It is the best of times, it is worst of times. That is the response the University of Michigan got when it surveyed US consumers at the start of the month.
The university’s consumer sentiment index slipped to 95.7 in February, after reaching 98.5 in the previous month — the highest mark in more than a decade.
Sentiment took a hit from a 5.1 per cent decline in consumer expectations, driven by a deep partisan divide that has come to the forefront with the election in November of US President Donald Trump. The outlook among Republicans is near its historic high, suggesting a continuation of economic expansion. But for Democrats, it is close to a historic low, pointing to a recession.
The survey also showed that consumer are keenly aware of, and divided about, what’s happening in Washington. When asked to describe “any recent news that they had heard about the economy, 30 per cent spontaneously mentioned some favourable aspect of Trump’s policies, and 29 per cent unfavourably referred to Trump’s economic policies,” said UMich surveys of consumers chief economist Richard Curtin.

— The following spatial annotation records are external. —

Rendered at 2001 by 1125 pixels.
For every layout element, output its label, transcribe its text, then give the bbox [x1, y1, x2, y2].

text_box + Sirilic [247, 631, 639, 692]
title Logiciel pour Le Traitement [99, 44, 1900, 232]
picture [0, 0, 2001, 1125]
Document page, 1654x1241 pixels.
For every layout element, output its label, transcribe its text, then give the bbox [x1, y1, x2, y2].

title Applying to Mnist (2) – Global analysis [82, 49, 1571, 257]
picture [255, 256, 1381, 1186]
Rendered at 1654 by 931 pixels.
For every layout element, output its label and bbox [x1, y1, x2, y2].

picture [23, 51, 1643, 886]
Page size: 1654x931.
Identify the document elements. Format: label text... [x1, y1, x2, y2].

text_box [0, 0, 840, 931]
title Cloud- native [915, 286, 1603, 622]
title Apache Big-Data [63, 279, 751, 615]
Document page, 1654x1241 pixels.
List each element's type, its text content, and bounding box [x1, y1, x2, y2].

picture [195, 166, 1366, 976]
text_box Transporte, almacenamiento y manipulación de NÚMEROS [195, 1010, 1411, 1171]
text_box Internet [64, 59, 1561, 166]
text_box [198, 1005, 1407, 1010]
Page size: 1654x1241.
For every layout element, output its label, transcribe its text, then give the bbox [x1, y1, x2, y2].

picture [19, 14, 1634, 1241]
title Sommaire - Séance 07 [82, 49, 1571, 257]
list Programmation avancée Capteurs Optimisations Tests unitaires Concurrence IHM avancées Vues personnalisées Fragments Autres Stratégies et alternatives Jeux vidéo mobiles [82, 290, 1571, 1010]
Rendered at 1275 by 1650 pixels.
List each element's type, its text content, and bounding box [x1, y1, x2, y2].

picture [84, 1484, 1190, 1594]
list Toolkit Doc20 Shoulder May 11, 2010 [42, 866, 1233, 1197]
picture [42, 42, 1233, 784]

Thus a total of nearly six-in-ten consumers made a positive or negative mention of government policies. In the long history of the surveys, this total had never reached even half that amount, except for five surveys in 2013 and 2014 that were solely dominated by negative references to the debt and fiscal cliff crises.
Mr Curtin said he reckons that “the best bet is that the gap will narrow to match a more moderate pace of growth”.
“Nonetheless, it has been long known that negative rather than positive expectations are more influential in determining spending, so forecasts of consumer expenditures must take into account a higher likelihood of asymmetric downside risks.”